> _What the task asks_
Leaving out the pictures, copy each record below exactly.

> _Input data_
=== Begin Enclosure ===

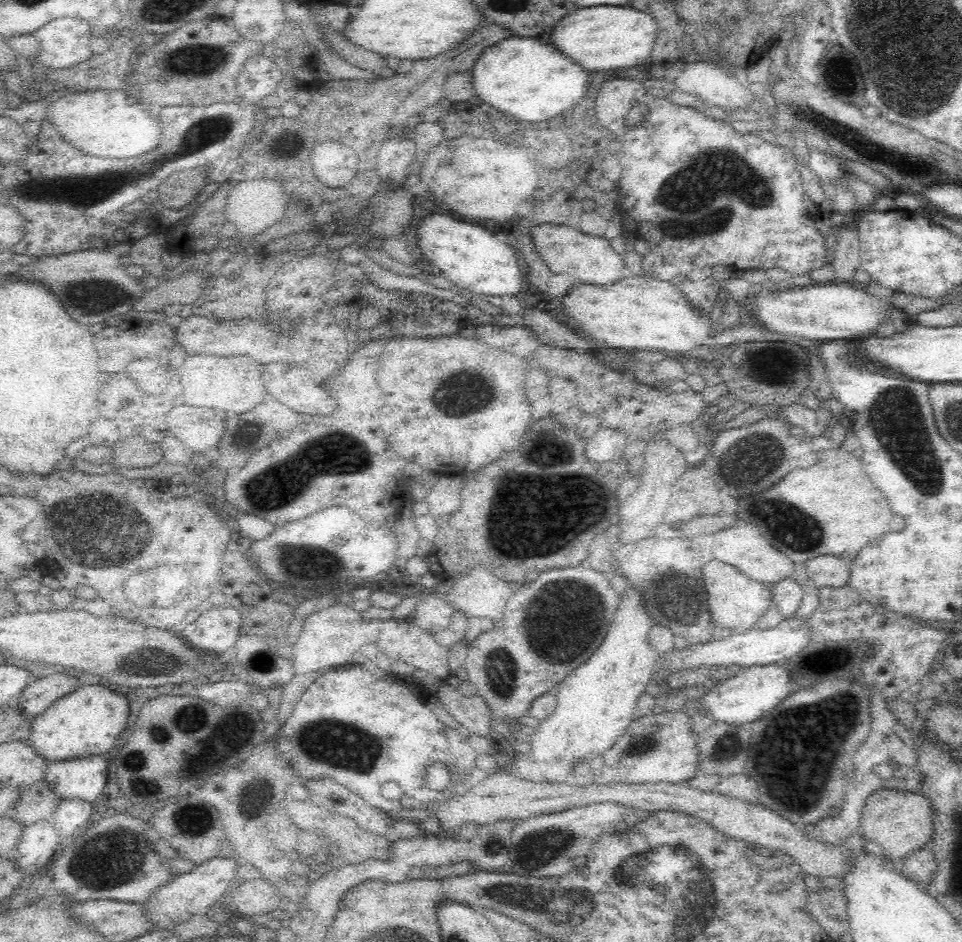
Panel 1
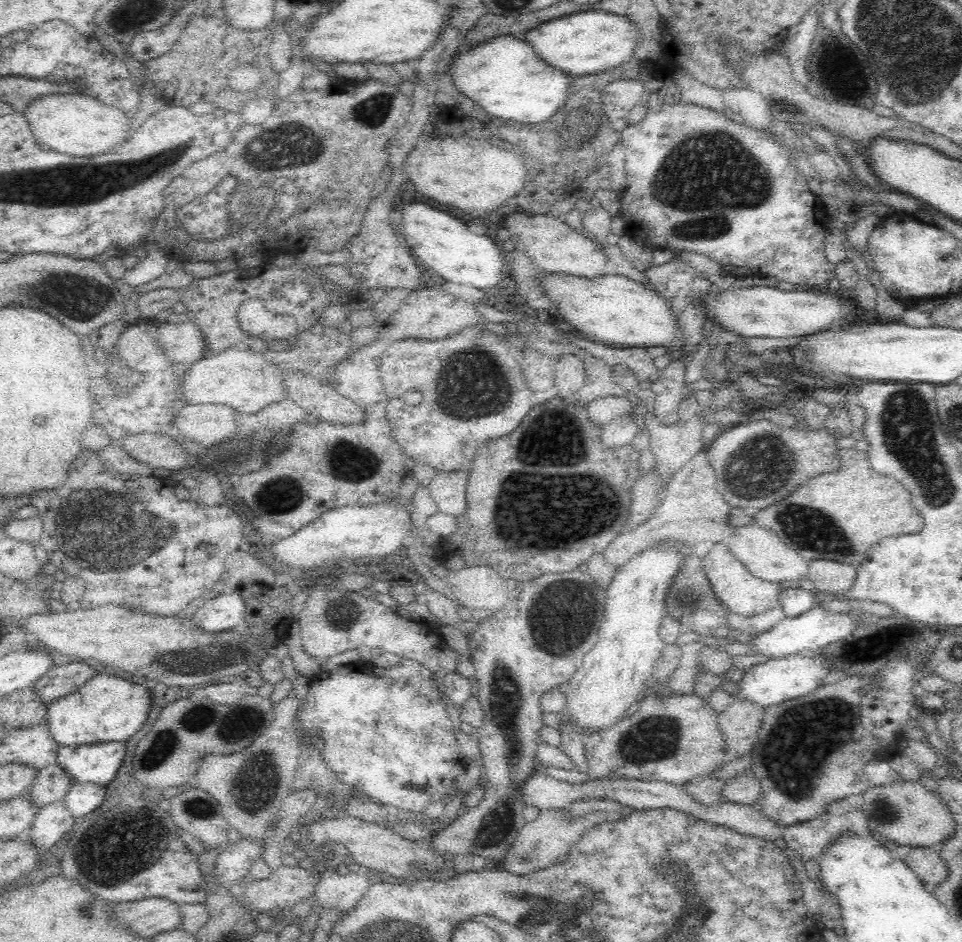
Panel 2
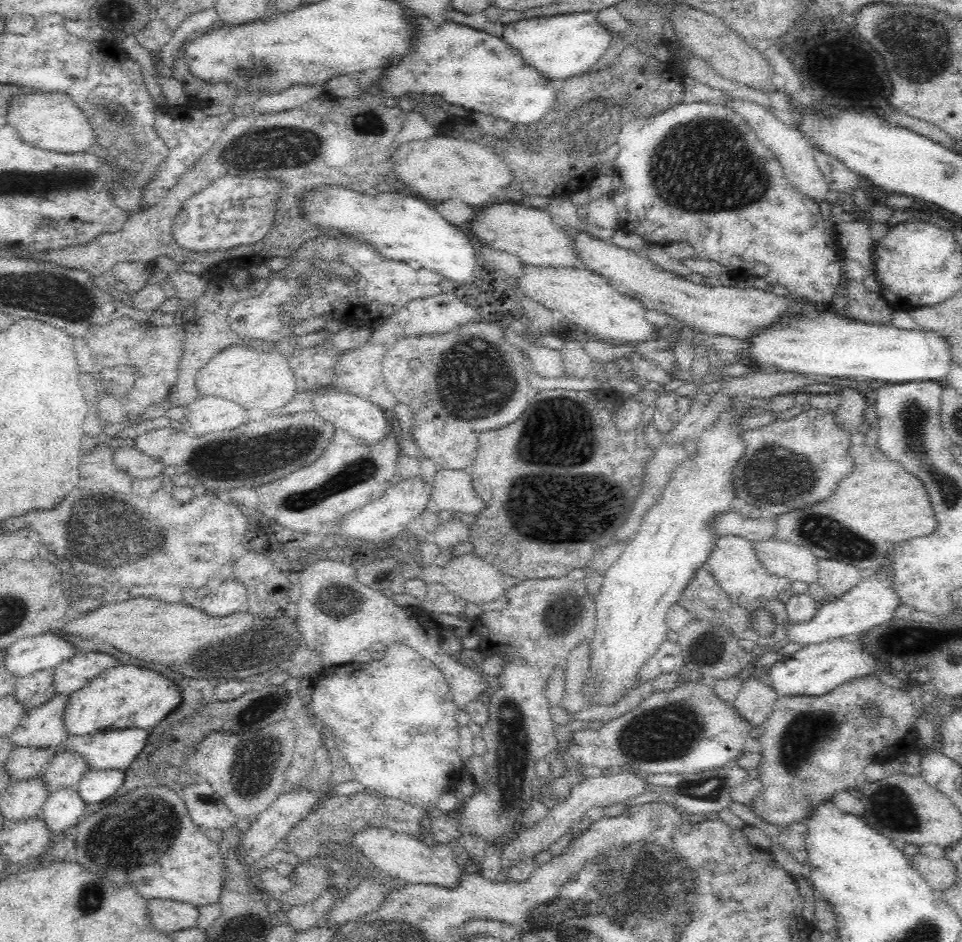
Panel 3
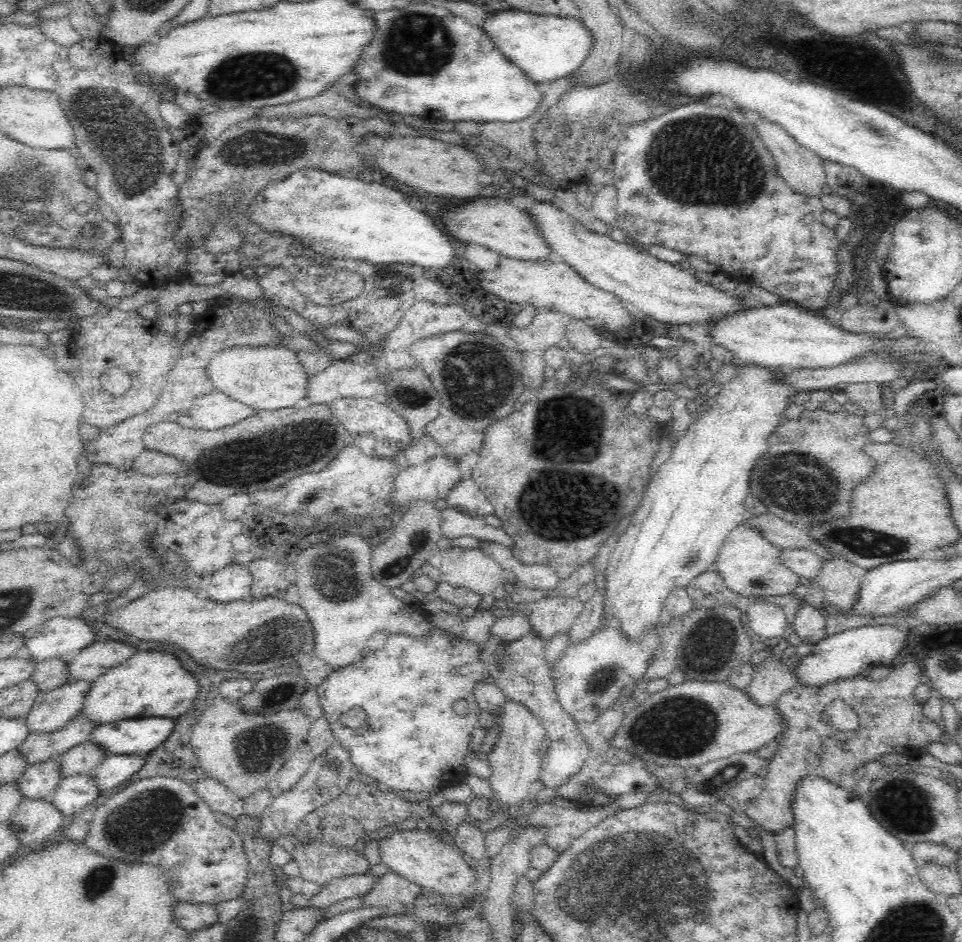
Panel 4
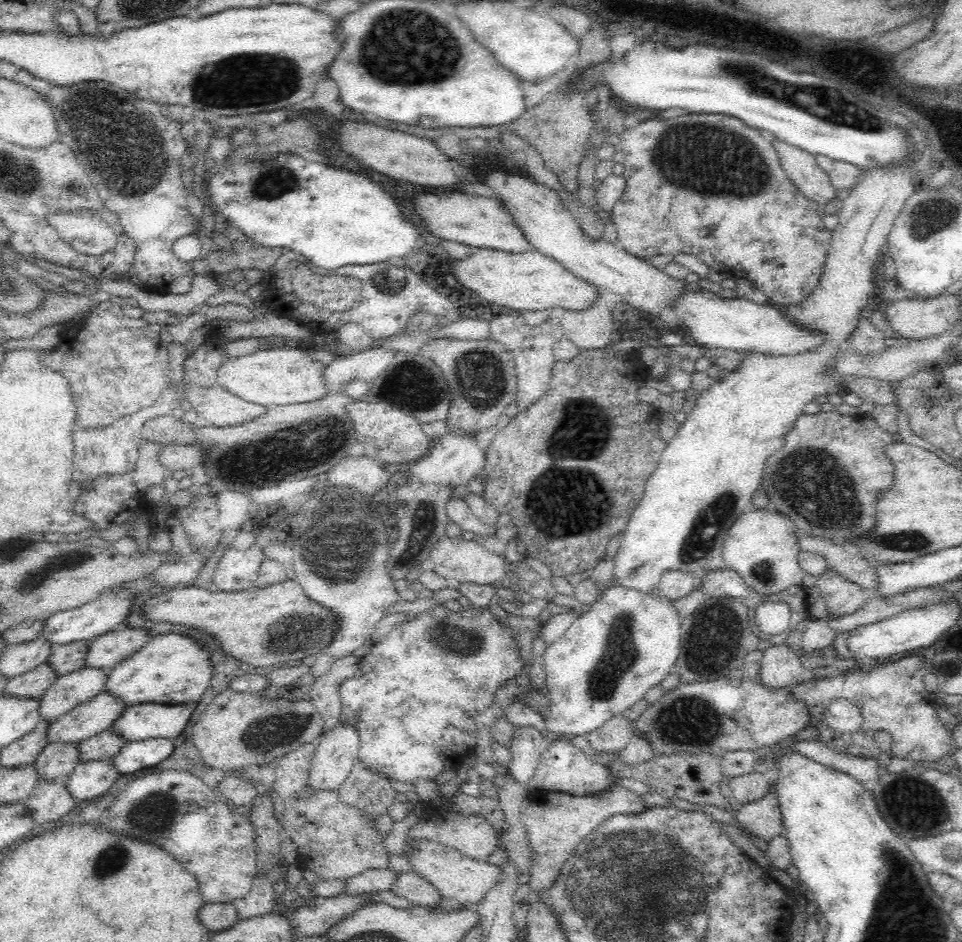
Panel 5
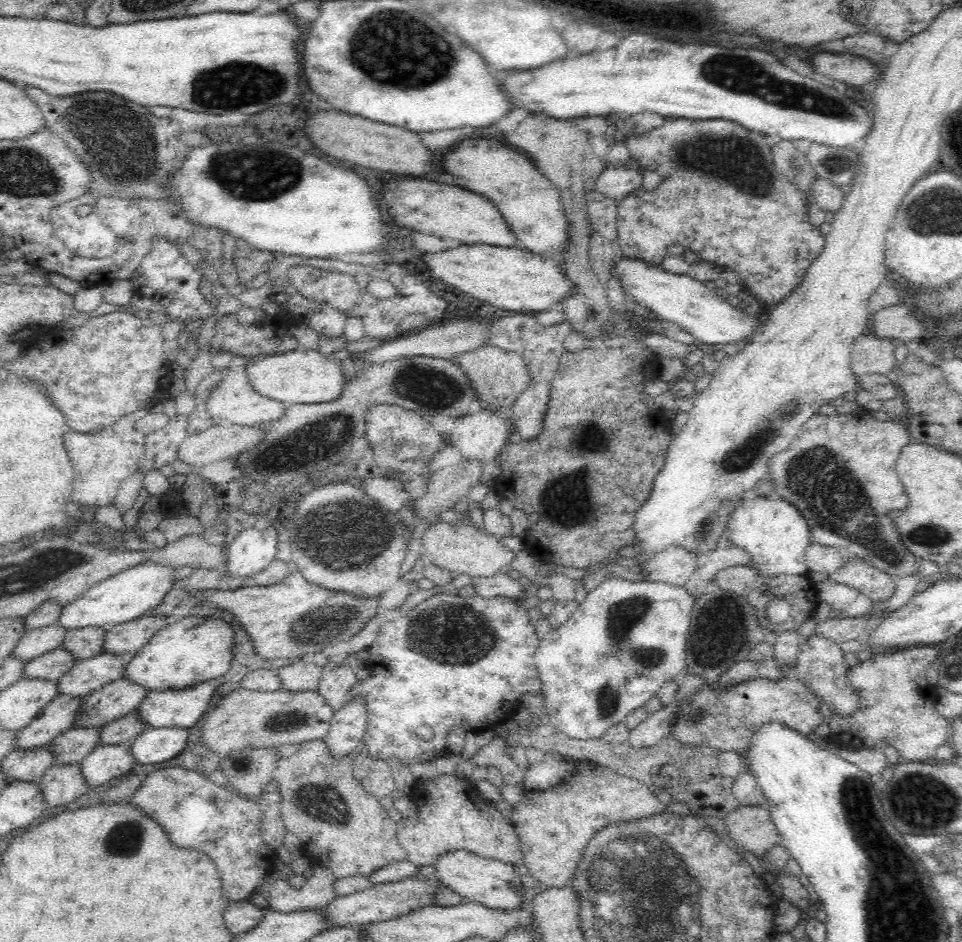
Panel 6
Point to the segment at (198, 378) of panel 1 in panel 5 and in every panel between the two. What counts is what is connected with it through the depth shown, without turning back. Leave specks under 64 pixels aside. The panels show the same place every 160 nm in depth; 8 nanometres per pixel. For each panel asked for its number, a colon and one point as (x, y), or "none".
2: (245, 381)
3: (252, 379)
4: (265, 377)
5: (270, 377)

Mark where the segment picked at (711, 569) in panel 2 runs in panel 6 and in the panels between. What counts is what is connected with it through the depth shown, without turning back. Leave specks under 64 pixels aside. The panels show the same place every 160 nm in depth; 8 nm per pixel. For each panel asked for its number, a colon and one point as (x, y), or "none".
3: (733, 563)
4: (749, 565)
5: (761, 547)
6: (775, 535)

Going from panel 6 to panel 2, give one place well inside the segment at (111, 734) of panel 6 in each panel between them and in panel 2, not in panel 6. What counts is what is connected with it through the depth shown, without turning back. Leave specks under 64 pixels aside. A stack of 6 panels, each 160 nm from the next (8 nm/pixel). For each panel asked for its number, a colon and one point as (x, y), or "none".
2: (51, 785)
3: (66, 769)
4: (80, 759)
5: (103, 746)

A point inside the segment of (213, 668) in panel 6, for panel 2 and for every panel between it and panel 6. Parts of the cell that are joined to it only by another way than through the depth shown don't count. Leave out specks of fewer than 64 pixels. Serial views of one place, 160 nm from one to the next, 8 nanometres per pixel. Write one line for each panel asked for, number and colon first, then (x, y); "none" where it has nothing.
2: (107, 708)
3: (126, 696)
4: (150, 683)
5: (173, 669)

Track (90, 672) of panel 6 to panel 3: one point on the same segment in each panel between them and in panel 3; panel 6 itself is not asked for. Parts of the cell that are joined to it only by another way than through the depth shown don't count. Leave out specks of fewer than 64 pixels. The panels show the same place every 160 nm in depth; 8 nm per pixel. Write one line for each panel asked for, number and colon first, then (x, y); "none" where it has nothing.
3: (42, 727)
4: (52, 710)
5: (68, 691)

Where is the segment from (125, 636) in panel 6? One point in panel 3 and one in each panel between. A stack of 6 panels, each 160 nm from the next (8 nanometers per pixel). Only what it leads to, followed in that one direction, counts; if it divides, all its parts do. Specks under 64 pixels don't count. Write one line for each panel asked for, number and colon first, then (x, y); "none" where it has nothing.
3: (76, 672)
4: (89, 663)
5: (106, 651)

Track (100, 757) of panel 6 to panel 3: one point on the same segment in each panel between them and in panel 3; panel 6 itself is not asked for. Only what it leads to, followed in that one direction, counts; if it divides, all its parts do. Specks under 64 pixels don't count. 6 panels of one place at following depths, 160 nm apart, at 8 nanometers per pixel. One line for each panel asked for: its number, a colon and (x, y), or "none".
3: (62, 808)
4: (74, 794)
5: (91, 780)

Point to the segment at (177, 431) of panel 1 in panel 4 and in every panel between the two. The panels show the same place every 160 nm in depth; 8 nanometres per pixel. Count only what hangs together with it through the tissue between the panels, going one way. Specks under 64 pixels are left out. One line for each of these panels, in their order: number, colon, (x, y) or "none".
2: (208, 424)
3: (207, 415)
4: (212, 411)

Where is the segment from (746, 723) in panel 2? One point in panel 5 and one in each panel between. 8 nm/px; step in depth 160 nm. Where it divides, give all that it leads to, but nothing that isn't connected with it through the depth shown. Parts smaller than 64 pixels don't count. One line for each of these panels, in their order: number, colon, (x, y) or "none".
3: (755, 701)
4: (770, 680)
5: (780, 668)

=== End Enclosure ===

> _Task solution_
Panel 1
Panel 2
Panel 3
Panel 4
Panel 5
Panel 6
Point to the segment at (198, 378) of panel 1 in panel 5 and in every panel between the two. What counts is what is connected with it through the depth shown, without turning back. Leave specks under 64 pixels aside. The panels show the same place every 160 nm in depth; 8 nanometres per pixel. For each panel asked for its number, a colon and one point as (x, y), or "none".
2: (245, 381)
3: (252, 379)
4: (265, 377)
5: (270, 377)

Mark where the segment picked at (711, 569) in panel 2 runs in panel 6 and in the panels between. What counts is what is connected with it through the depth shown, without turning back. Leave specks under 64 pixels aside. The panels show the same place every 160 nm in depth; 8 nm per pixel. For each panel asked for its number, a colon and one point as (x, y), or "none".
3: (733, 563)
4: (749, 565)
5: (761, 547)
6: (775, 535)

Going from panel 6 to panel 2, give one place well inside the segment at (111, 734) of panel 6 in each panel between them and in panel 2, not in panel 6. What counts is what is connected with it through the depth shown, without turning back. Leave specks under 64 pixels aside. A stack of 6 panels, each 160 nm from the next (8 nm/pixel). For each panel asked for its number, a colon and one point as (x, y), or "none".
2: (51, 785)
3: (66, 769)
4: (80, 759)
5: (103, 746)

A point inside the segment of (213, 668) in panel 6, for panel 2 and for every panel between it and panel 6. Parts of the cell that are joined to it only by another way than through the depth shown don't count. Leave out specks of fewer than 64 pixels. Serial views of one place, 160 nm from one to the next, 8 nanometres per pixel. Write one line for each panel asked for, number and colon first, then (x, y); "none" where it has nothing.
2: (107, 708)
3: (126, 696)
4: (150, 683)
5: (173, 669)

Track (90, 672) of panel 6 to panel 3: one point on the same segment in each panel between them and in panel 3; panel 6 itself is not asked for. Parts of the cell that are joined to it only by another way than through the depth shown don't count. Leave out specks of fewer than 64 pixels. The panels show the same place every 160 nm in depth; 8 nm per pixel. Write one line for each panel asked for, number and colon first, then (x, y); "none" where it has nothing.
3: (42, 727)
4: (52, 710)
5: (68, 691)

Where is the segment from (125, 636) in panel 6? One point in panel 3 and one in each panel between. A stack of 6 panels, each 160 nm from the next (8 nanometers per pixel). Only what it leads to, followed in that one direction, counts; if it divides, all its parts do. Specks under 64 pixels don't count. Write one line for each panel asked for, number and colon first, then (x, y); "none" where it has nothing.
3: (76, 672)
4: (89, 663)
5: (106, 651)

Track (100, 757) of panel 6 to panel 3: one point on the same segment in each panel between them and in panel 3; panel 6 itself is not asked for. Only what it leads to, followed in that one direction, counts; if it divides, all its parts do. Specks under 64 pixels don't count. 6 panels of one place at following depths, 160 nm apart, at 8 nanometers per pixel. One line for each panel asked for: its number, a colon and (x, y), or "none".
3: (62, 808)
4: (74, 794)
5: (91, 780)

Point to the segment at (177, 431) of panel 1 in panel 4 and in every panel between the two. The panels show the same place every 160 nm in depth; 8 nanometres per pixel. Count only what hangs together with it through the tissue between the panels, going one way. Specks under 64 pixels are left out. One line for each of these panels, in their order: number, colon, (x, y) or "none".
2: (208, 424)
3: (207, 415)
4: (212, 411)

Where is the segment from (746, 723) in panel 2? One point in panel 5 and one in each panel between. 8 nm/px; step in depth 160 nm. Where it divides, give all that it leads to, but nothing that isn't connected with it through the depth shown. Parts smaller than 64 pixels don't count. One line for each of these panels, in their order: number, colon, (x, y) or "none".
3: (755, 701)
4: (770, 680)
5: (780, 668)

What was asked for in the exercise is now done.